→ What is needed
Search the data below for the word "there" and copy each line that holds it.

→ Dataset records
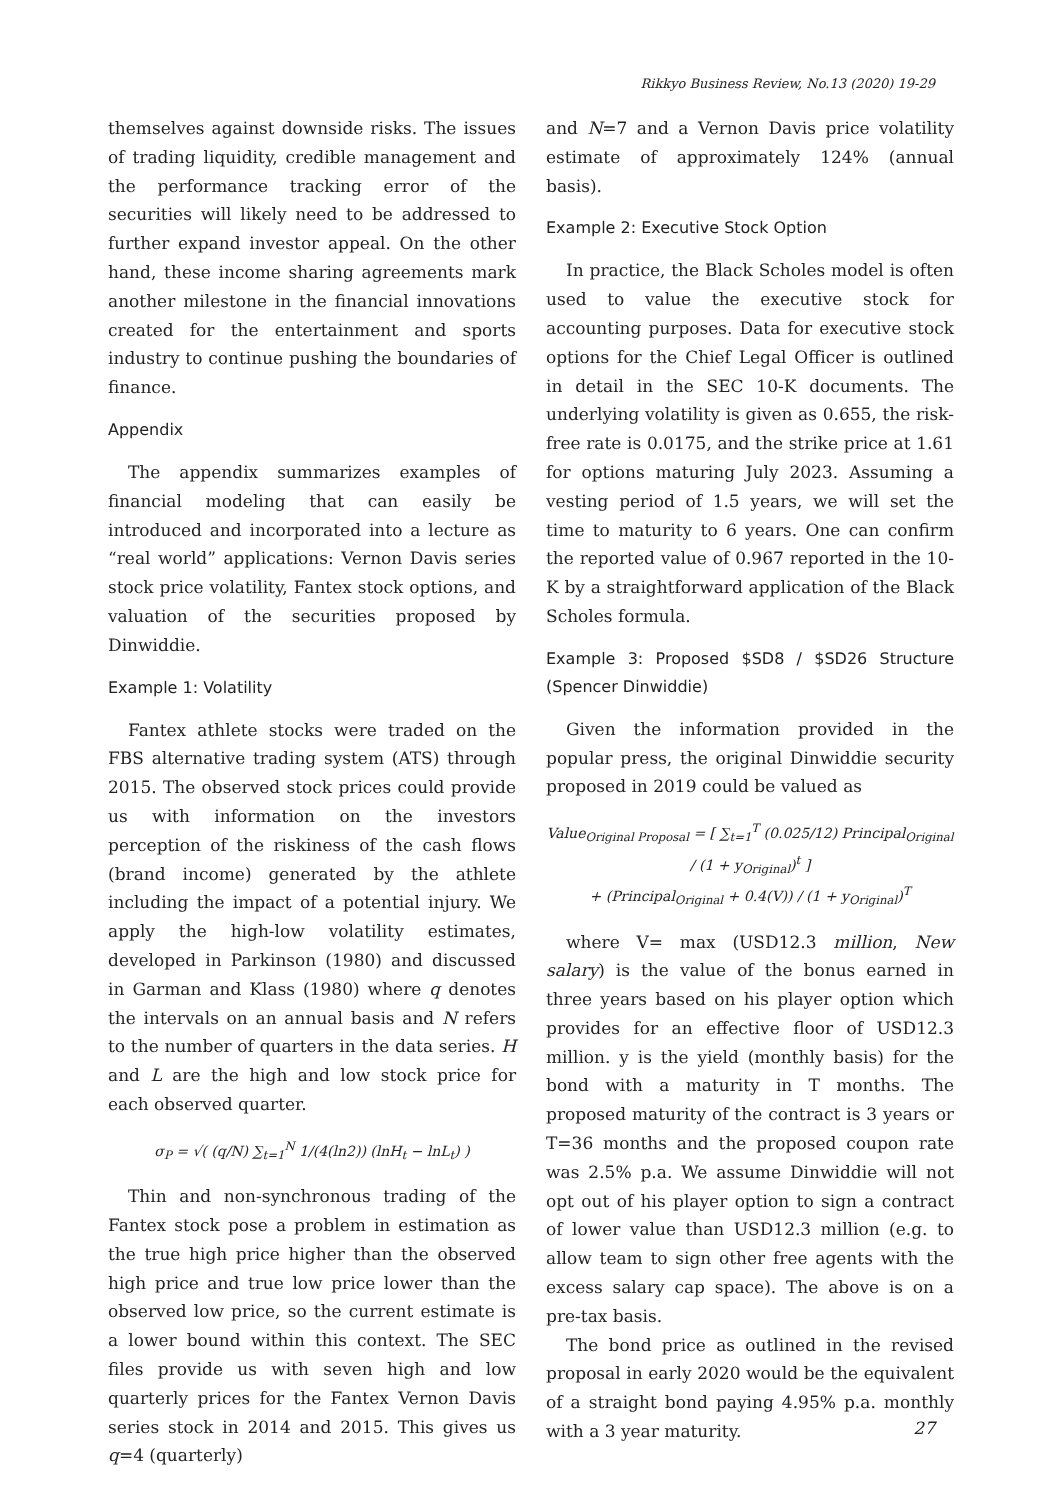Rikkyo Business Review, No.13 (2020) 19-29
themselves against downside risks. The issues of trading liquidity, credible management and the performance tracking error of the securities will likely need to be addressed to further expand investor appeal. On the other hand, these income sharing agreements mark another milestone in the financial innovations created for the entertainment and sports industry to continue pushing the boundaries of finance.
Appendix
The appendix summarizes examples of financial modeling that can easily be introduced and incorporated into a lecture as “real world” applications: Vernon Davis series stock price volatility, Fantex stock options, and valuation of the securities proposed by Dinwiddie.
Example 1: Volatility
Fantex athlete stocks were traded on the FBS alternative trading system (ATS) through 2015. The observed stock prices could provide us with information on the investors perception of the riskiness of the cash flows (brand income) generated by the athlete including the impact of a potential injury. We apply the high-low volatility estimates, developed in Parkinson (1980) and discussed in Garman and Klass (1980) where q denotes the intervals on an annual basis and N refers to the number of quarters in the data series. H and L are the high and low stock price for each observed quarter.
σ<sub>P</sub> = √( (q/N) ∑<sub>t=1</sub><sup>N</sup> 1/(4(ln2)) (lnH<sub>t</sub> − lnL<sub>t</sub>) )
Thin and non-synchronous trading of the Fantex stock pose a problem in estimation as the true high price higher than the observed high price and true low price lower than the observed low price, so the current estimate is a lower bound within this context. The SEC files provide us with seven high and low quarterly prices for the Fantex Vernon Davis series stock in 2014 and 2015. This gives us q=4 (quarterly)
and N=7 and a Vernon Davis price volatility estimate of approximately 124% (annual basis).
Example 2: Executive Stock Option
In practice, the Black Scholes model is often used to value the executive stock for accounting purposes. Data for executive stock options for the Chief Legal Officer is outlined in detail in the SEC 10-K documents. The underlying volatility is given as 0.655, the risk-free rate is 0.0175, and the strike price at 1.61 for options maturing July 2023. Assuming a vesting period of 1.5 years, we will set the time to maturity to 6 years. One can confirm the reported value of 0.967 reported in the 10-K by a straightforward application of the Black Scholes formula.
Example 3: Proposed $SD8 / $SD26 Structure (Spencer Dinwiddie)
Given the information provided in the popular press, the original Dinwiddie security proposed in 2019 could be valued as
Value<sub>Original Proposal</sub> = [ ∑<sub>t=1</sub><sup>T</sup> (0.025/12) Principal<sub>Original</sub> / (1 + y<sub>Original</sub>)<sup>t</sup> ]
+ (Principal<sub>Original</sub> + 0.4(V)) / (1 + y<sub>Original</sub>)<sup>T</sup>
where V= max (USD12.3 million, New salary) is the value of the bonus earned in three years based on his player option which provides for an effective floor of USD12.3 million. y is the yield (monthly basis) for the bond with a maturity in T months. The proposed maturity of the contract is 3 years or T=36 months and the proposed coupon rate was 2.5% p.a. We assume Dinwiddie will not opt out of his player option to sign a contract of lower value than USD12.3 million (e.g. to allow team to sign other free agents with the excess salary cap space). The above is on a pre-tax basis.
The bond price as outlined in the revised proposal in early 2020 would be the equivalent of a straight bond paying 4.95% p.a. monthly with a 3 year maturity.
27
...
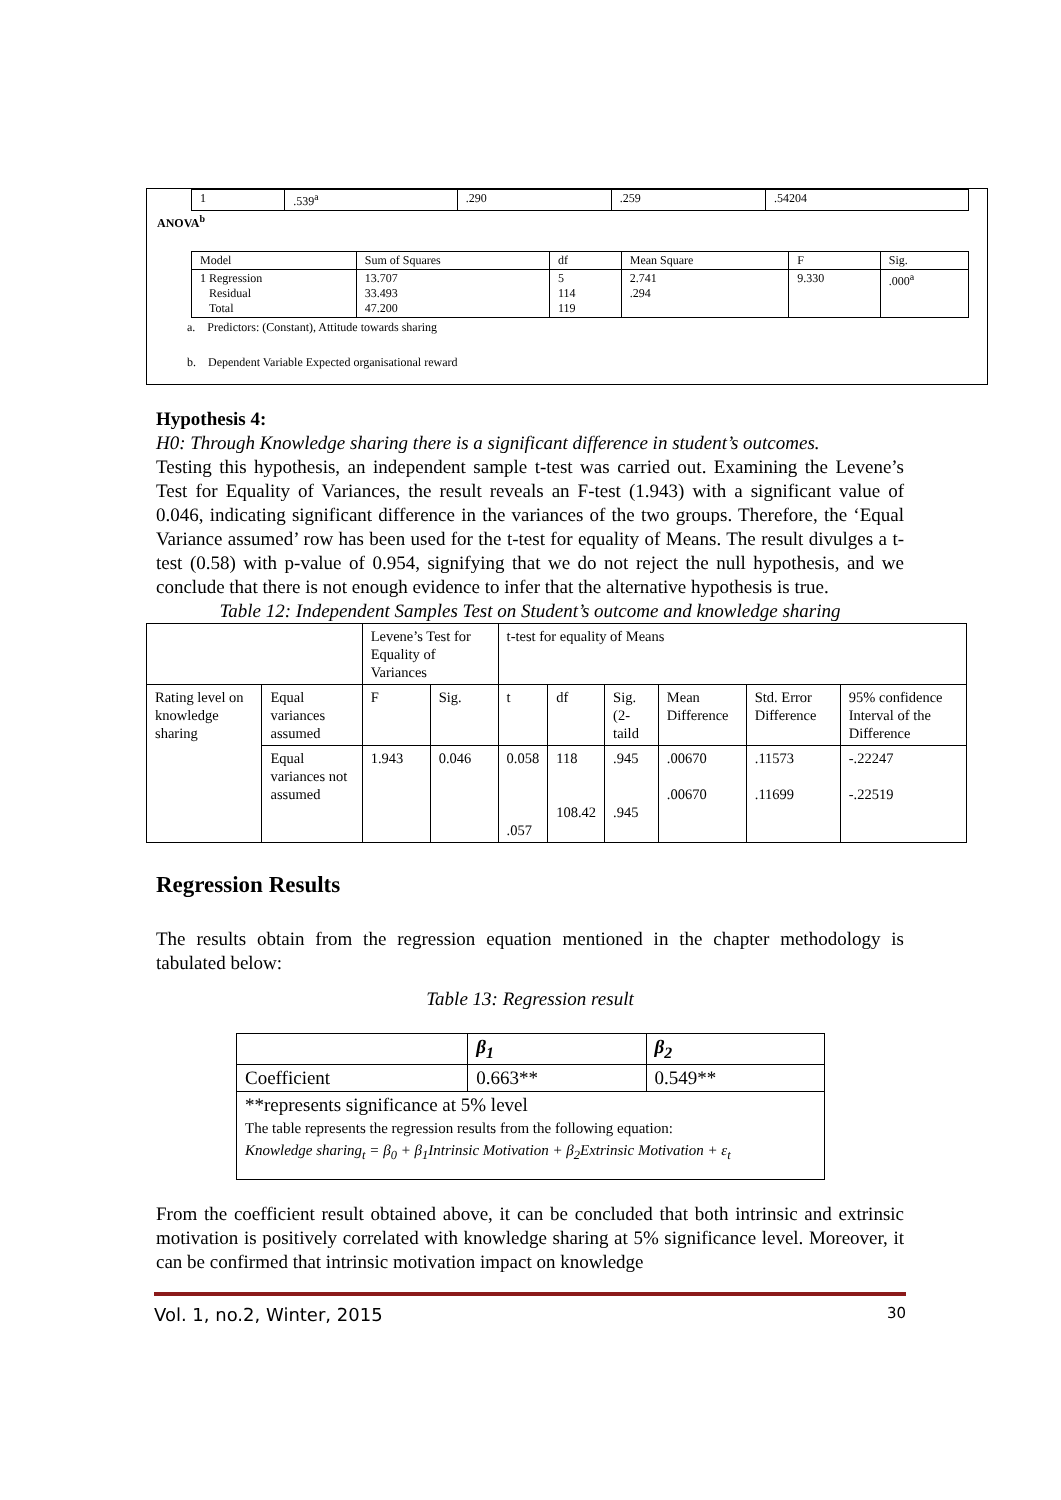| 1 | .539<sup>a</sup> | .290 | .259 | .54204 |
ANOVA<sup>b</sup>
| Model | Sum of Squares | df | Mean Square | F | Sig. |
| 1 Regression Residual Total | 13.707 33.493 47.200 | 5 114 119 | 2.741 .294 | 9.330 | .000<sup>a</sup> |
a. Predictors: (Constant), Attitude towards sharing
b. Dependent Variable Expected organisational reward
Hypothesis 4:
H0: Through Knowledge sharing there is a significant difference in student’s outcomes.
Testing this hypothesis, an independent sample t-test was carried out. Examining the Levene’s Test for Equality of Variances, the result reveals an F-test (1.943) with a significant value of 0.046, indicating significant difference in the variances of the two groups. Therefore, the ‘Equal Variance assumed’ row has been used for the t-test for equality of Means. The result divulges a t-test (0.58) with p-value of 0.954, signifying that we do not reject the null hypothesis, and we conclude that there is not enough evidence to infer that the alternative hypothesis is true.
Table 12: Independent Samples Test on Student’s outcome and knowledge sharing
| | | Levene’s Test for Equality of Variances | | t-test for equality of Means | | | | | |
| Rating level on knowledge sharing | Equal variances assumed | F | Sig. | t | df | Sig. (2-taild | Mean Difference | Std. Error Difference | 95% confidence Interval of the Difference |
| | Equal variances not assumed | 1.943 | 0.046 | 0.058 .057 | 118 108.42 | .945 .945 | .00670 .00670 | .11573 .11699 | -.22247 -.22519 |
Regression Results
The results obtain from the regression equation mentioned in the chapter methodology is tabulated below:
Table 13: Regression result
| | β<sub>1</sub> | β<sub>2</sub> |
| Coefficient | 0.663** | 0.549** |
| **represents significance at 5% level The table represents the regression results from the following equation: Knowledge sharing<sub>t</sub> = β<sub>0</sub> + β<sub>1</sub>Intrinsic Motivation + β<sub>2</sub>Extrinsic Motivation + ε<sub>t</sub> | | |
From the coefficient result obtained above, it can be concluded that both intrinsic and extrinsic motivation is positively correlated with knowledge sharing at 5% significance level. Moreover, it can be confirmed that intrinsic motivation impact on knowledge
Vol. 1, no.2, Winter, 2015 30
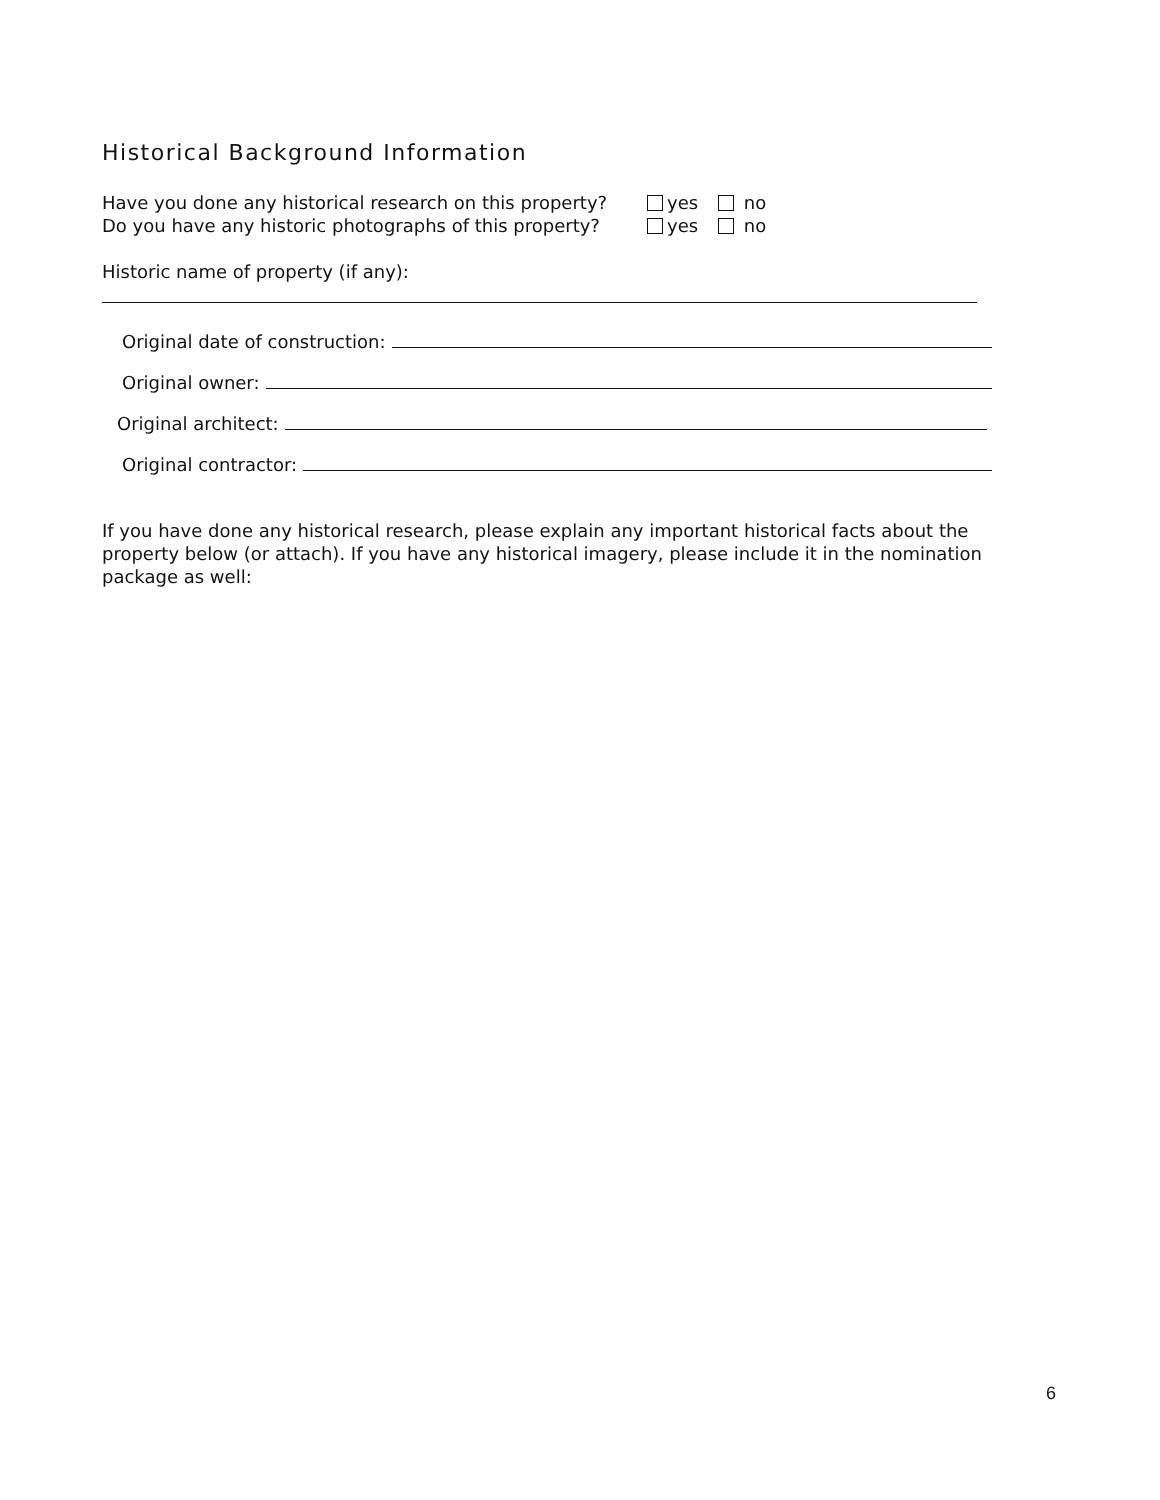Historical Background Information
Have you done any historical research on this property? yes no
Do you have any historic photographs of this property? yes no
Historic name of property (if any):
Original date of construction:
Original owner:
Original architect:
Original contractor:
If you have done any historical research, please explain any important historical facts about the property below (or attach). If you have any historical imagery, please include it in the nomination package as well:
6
* * *
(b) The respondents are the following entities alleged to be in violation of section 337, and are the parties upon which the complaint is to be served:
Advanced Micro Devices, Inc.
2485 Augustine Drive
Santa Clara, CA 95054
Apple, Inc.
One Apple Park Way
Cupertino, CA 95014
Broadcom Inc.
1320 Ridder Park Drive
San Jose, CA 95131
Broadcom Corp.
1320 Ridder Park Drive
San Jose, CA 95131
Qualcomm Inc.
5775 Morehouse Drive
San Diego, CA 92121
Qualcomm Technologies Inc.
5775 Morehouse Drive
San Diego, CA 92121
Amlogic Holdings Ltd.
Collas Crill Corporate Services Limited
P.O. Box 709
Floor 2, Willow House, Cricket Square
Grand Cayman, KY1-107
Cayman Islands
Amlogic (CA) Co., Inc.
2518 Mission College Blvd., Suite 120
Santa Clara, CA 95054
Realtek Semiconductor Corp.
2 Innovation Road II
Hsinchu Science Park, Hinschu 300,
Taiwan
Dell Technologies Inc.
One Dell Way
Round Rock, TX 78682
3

→ Expected answer
H0: Through Knowledge sharing there is a significant difference in student’s outcomes.
Testing this hypothesis, an independent sample t-test was carried out. Examining the Levene’s Test for Equality of Variances, the result reveals an F-test (1.943) with a significant value of 0.046, indicating significant difference in the variances of the two groups. Therefore, the ‘Equal Variance assumed’ row has been used for the t-test for equality of Means. The result divulges a t-test (0.58) with p-value of 0.954, signifying that we do not reject the null hypothesis, and we conclude that there is not enough evidence to infer that the alternative hypothesis is true.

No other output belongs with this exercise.